■007

はしばみ色の瞳に白い花の編み込まれた黄金の髪を眺めるばかりだった俺はそのうちひとことふたことと言葉を交わすようになり彼女の知人の一人となった。そして先日俺は彼女の邸宅へ一反の絹を贈った。舶来品の彼女の身につけるに相応しい品物だ。城に住む商人や爵位持ちだとて手に入れるに苦労する逸品だ。

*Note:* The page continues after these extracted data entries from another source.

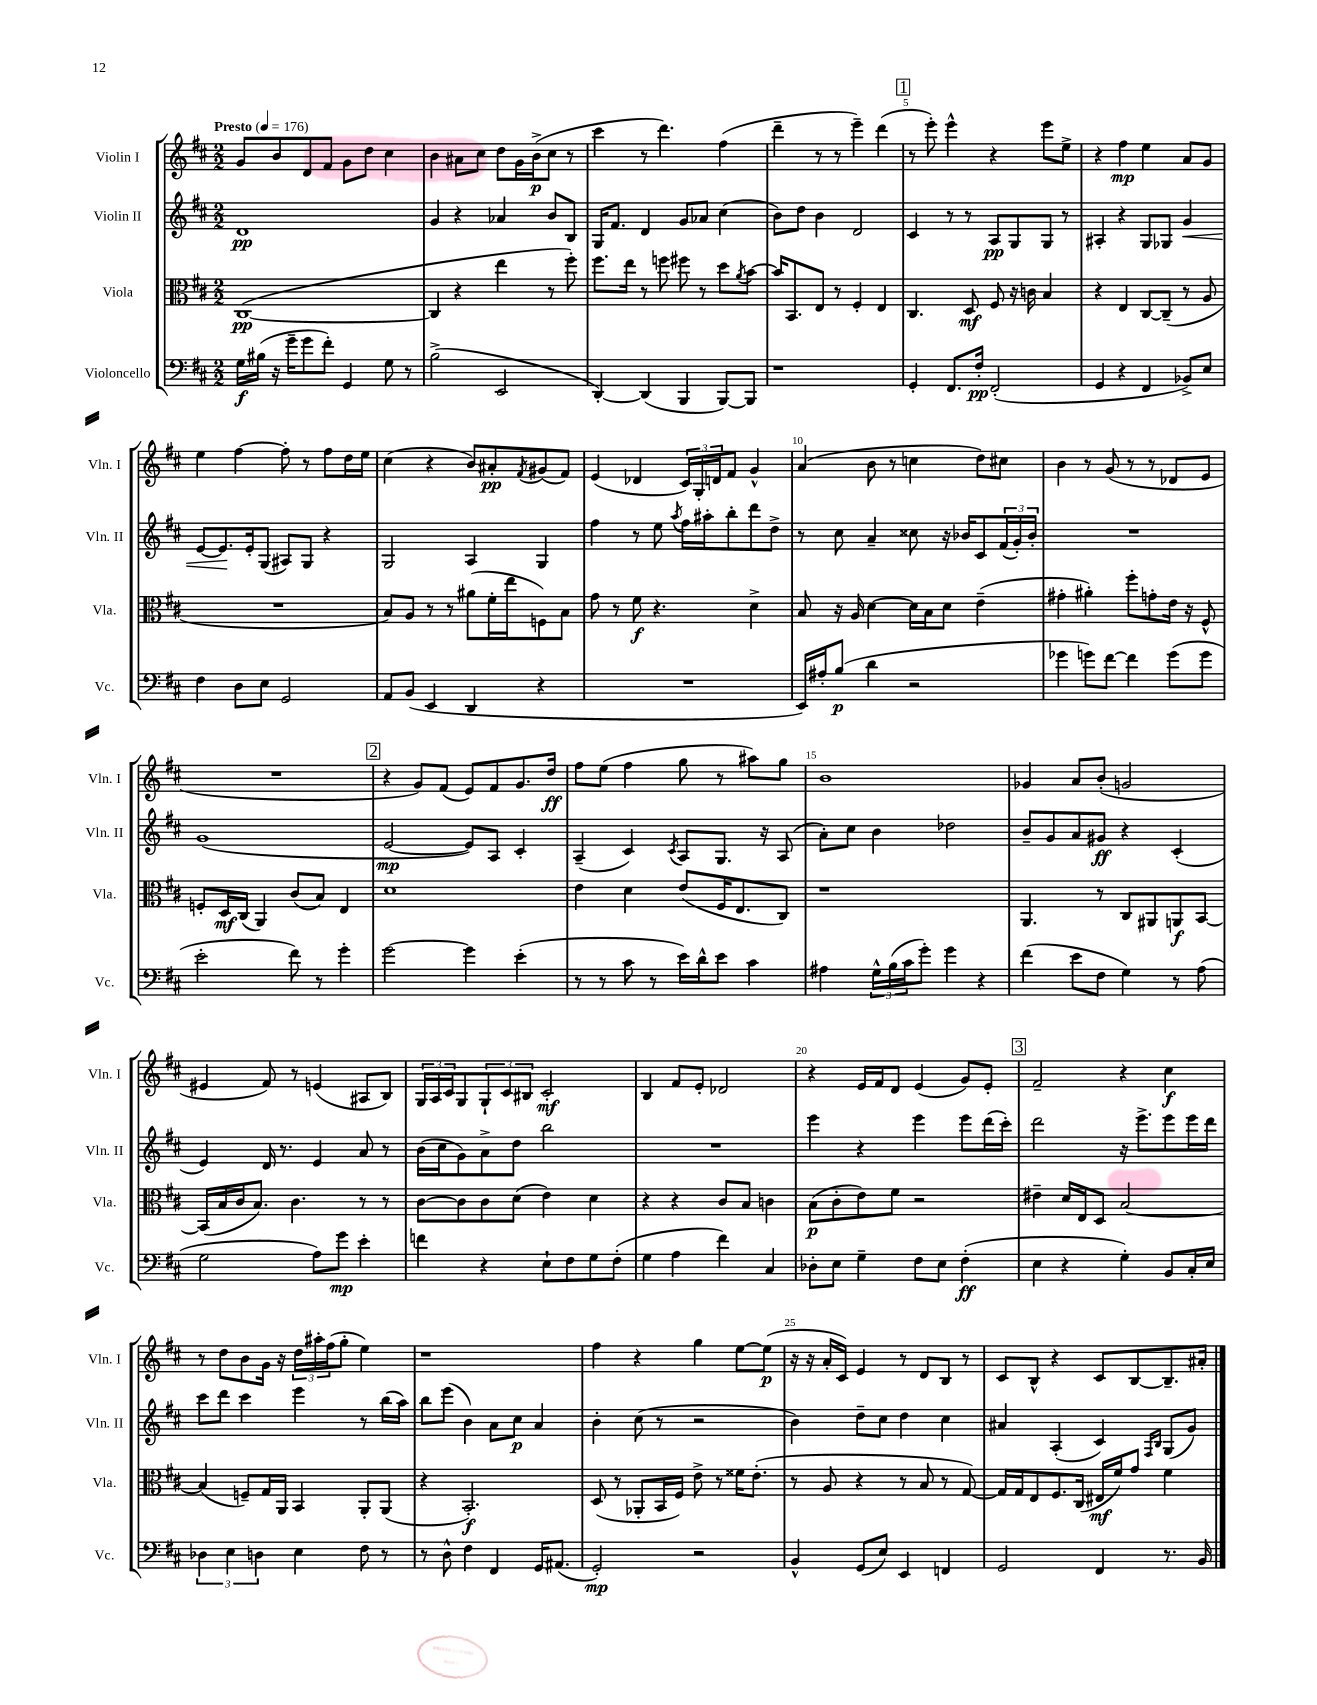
<<
\new StaffGroup <<
\new Staff = "s0" \with { instrumentName = "Violin I" shortInstrumentName = "Vln. I" } {
    \clef treble \key d \major \numericTimeSignature \time 2/2 \tempo "Presto" 4 = 176
    g'8 b'8 d'8 fis'8 g'8 d''8 cis''4 |
    b'4 ais'8 cis''8 d''8 g'16 b'16->\p( cis''8 r8 |
    cis'''4 r8 d'''4.) fis''4( |
    d'''4-- r8 r8 e'''4--) d'''4( |
    \mark \markup { \box "1" } r8 e'''8-.) e'''4-^ r4 e'''8 e''8-> |
    r4 fis''4\mp e''4 a'8 g'8 |
    e''4 fis''4~ fis''8-. r8 fis''8 d''16 e''16 |
    cis''4( r4 b'8) ais'8-.\pp \acciaccatura { fis'8 } gis'8( fis'8) |
    e'4( des'4 \tuplet 3/2 { cis'16) g16-. d'16 } fis'8 g'4-^ |
    a'4( b'8 r8 c''4 d''8) cis''8 |
    b'4 r8 g'8( r8 r8 des'8 e'8 |
    R1 |
    \mark \markup { \box "2" } r4 g'8) fis'8( e'8) fis'8 g'8. d''16\ff |
    fis''8 e''8( fis''4 g''8 r8 ais''8) g''8 |
    b'1 |
    ges'4 a'8 b'8-.( g'2 |
    eis'4 fis'8) r8 e'4( ais8 b8) |
    \tuplet 3/2 { g16 a16 cis'16 } g8 \tuplet 3/2 { g8-! cis'8 bis8 } cis'2-.\mf |
    b4 fis'8 e'8-. des'2 |
    r4 e'16 fis'16 d'8 e'4( g'8) e'8-. |
    \mark \markup { \box "3" } fis'2-- r4 cis''4\f |
    r8 d''8 b'8 g'16 r16 \tuplet 3/2 { d''16 ais''16-. fis''16( } g''8-. e''4) |
    r1 |
    fis''4 r4 g''4 e''8~ e''8\p( |
    r16 r16 a'16-. cis'16) e'4 r8 d'8 b8 r8 |
    cis'8 b8-^ r4 cis'8 b8~ b8.-- ais'16-. \bar "|." |
}
\new Staff = "s1" \with { instrumentName = "Violin II" shortInstrumentName = "Vln. II" } {
    \clef treble \key d \major \numericTimeSignature \time 2/2
    d'1\pp |
    g'4 r4 aes'4 b'8 b8 |
    g16 fis'8. d'4 g'8 aes'8 cis''4( |
    b'8) d''8 b'4 d'2 |
    \mark \markup { \box "1" } cis'4 r8 r8 a8\pp g8 g8 r8 |
    ais4-. r4 g8 ges8 g'4\< |
    e'8~ e'8.\! e'16-. g8( ais8) g8 r4 |
    g2 a4 g4 |
    fis''4 r8 e''8 \acciaccatura { a''8 } fis''16 ais''16-. b''8-. d'''8 d''8-> |
    r8 cis''8 a'4-- cisis''8 r16 bes'16 cis'8 \tuplet 3/2 { fis'16( g'16-.) bes'16-. } |
    R1 |
    g'1( |
    \mark \markup { \box "2" } e'2~\mp e'8) a8 cis'4-. |
    a4--( cis'4) \acciaccatura { cis'8 } a8 g8. r16 a8( |
    a'8-.) cis''8 b'4 des''2 |
    b'8-- g'8 a'8 gis'8\ff r4 cis'4-.( |
    e'4) d'16 r8. e'4 a'8 r8 |
    b'16( cis''16 g'8) a'8-> d''8 b''2 |
    R1 |
    e'''4 r4 e'''4 e'''8 d'''16( cis'''16-.) |
    \mark \markup { \box "3" } d'''2 r16 e'''8.-> e'''8 e'''16 d'''16 |
    cis'''8 d'''8 cis'''4 e'''4 r8 b''16( a''16) |
    b''8 e'''8( b'4) a'8 cis''8\p a'4 |
    b'4-. cis''8( r8 r2 |
    b'4) d''8-- cis''8 d''4 cis''4 |
    ais'4 a4-.( cis'4) \grace { fis16 b16 } g8( g'8) \bar "|." |
}
\new Staff = "s2" \with { instrumentName = "Viola" shortInstrumentName = "Vla." } {
    \clef alto \key d \major \numericTimeSignature \time 2/2
    cis1~\pp( |
    cis4 r4 e''4 r8 fis''8-.) |
    fis''8. e''16 r8 f''8 fis''8 r8 d''8 \acciaccatura { a'8 } b'8~ |
    b'16 b,8. e8 r8 fis4-. e4 |
    \mark \markup { \box "1" } cis4. d8\mf fis8 r16 c'16 b4 |
    r4 e4 cis8~ cis8--( r8 a8 |
    R1 |
    b8) a8 r8 r8 ais'8( fis'16-. e''16 f8) b8 |
    g'8 r8 fis'8\f r4. d'4-> |
    b8 r16 a16 d'4~ d'16 b16 d'8 e'4--( |
    gis'4-. ais'4-.) fis''8-. g'8-. e'16 r16 fis8-^ |
    f8-. d16\mf cis16( a,4) cis'8( b8) e4 |
    \mark \markup { \box "2" } d'1 |
    e'4 d'4 e'8( fis16 e8. cis8) |
    r1 |
    a,4. r8 cis8 ais,8 a,8\f b,8~ |
    b,16( b16 cis'16 b8.) cis'4. r8 r8 |
    cis'8~ cis'8 cis'8 d'8( e'4) d'4 |
    r4 r4 cis'8 b8 c'4 |
    b8\p( cis'8-. e'8) fis'8 r2 |
    \mark \markup { \box "3" } eis'4-- d'16 e16 d8 b2~ |
    b4( f8--) g16 a,16 b,4 a,8-. a,8( |
    r4 b,2.-.\f) |
    d8( r8 aes,8-. b,16 fis16) e'8-> r8 fisis'16 e'8.-.( |
    r8 a8 r4 r8 b8 r8 g8~) |
    g16 g16 e8 fis8. cis16( eis16\mf fis'16) g'8 fis'4 \bar "|." |
}
\new Staff = "s3" \with { instrumentName = "Violoncello" shortInstrumentName = "Vc." } {
    \clef bass \key d \major \numericTimeSignature \time 2/2
    g16\f bis16( r16 g'16-- g'8 fis'8-.) g,4 g8 r8 |
    b2->( e,2 |
    d,4~-.) d,4( b,,4 b,,8~) b,,8 |
    r1 |
    \mark \markup { \box "1" } g,4-. fis,8. fis16-.\pp fis,2-.( |
    g,4 r4 fis,4 bes,8->) e8 |
    fis4 d8 e8 g,2 |
    a,8 b,8( e,4 d,4 r4 |
    R1 |
    e,16) ais16-. b8\p( d'4 r2 |
    ges'4 g'8) fis'8~ fis'4 g'8( g'8 |
    e'2-. fis'8) r8 g'4-. |
    \mark \markup { \box "2" } g'2~ g'4 e'4-.( |
    r8 r8 cis'8 r8 e'16) d'16-^ e'8 cis'4 |
    ais4 \tuplet 3/2 { g16-^ b16( cis'16 } g'8-.) g'4 r4 |
    fis'4( e'8 fis8 g4) r8 a8( |
    g2 a8) g'8\mp e'4-. |
    f'4 r4 e8-! fis8 g8 fis8-.( |
    g4 a4 fis'4) cis4 |
    des8-. e8 g4-- fis8 e8 fis4-.\ff( |
    \mark \markup { \box "3" } e4 r4 g4-.) b,8 cis16-. e16 |
    \tuplet 3/2 { des4 e4 d4 } e4 fis8 r8 |
    r8 d8-^ fis4 fis,4 g,16 ais,8.( |
    g,2-.\mp) r2 |
    b,4-^ g,8( e8) e,4 f,4 |
    g,2 fis,4 r8. b,16 \bar "|." |
}
>>
>>
\layout { \context { \Score \override BarNumber.break-visibility = ##(#f #t #t) barNumberVisibility = #(every-nth-bar-number-visible 5) } }
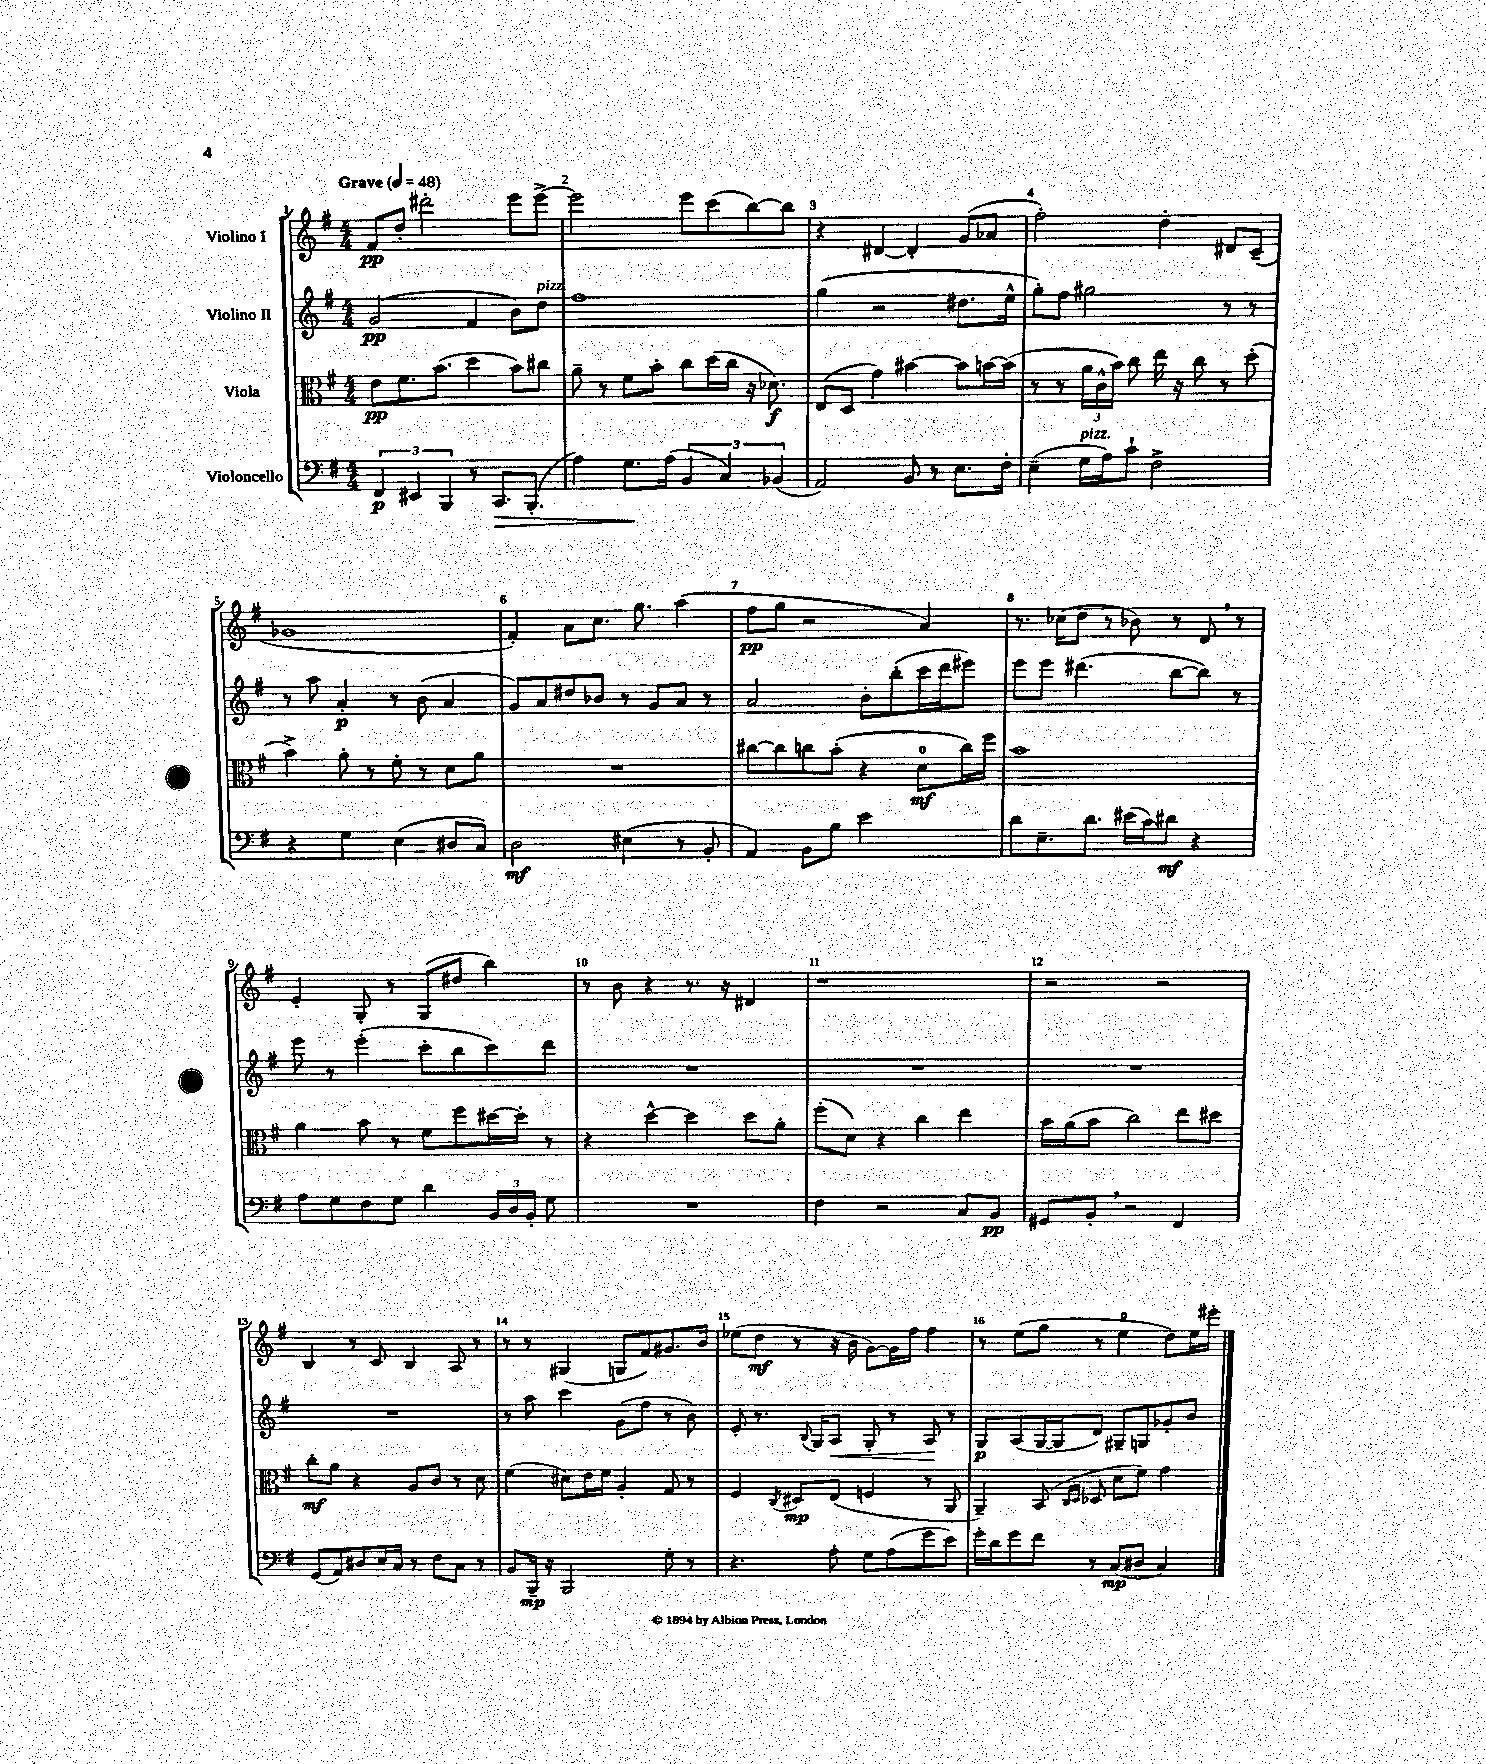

不足は無い。女なら誰しも喜んでその日のうちに裁縫屋に駆け込むだろう。だか昨日起き抜けの俺の部屋にやってきた使いが持参していたのは感謝をしたためた手紙などではなく、俺の贈った絹そのものだった。年を経たやけに背の高い使者はお返しいたしますと慇懃にその品を俺に手渡した。一輪の花を添えて。なあラーウスよ、これは一体どういう意味なのだ。俺には彼女に贈り物を届ける価値もない男だということか?俺のような位のない出自も大したことはいない男から物を受け取るのは彼女の価値を下げるということか?」
大きなため息が出ると同時に俺の頭は前にも増して垂れた。
「それで昨日はウサを晴らしに酒場に入り浸っていたのか。」
「それのどこが悪い。俺はもう生きているのが嫌になったのだ。今更模擬だの剣術だの王の機嫌を取るための小手先の魔術などどうでもいい。試験に落ちたとてかまいはしない。」